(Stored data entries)
○ ○ ○

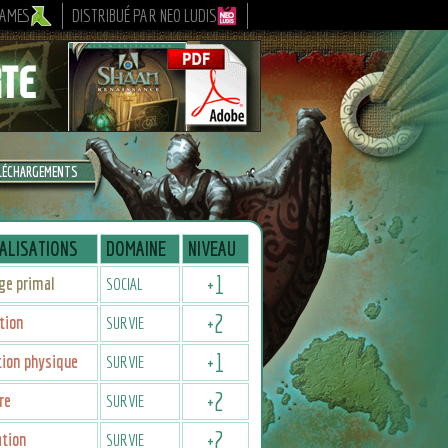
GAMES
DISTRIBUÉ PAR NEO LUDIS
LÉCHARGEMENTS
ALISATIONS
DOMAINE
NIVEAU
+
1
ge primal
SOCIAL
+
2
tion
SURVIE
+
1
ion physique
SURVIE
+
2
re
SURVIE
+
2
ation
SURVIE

○ ○ ○

--- Task instructions ---
Render each line of text from the rows above as a Markdown table with the columns No. and Line. Skip blank lines and leave the pictures out.

--- Response area ---
| No. | Line |
|---|---|
| 1 | GAMES |
| 2 | DISTRIBUÉ PAR NEO LUDIS |
| 3 | LÉCHARGEMENTS |
| 4 | ALISATIONS |
| 5 | DOMAINE |
| 6 | NIVEAU |
| 7 | + |
| 8 | 1 |
| 9 | ge primal |
| 10 | SOCIAL |
| 11 | + |
| 12 | 2 |
| 13 | tion |
| 14 | SURVIE |
| 15 | + |
| 16 | 1 |
| 17 | ion physique |
| 18 | SURVIE |
| 19 | + |
| 20 | 2 |
| 21 | re |
| 22 | SURVIE |
| 23 | + |
| 24 | 2 |
| 25 | ation |
| 26 | SURVIE |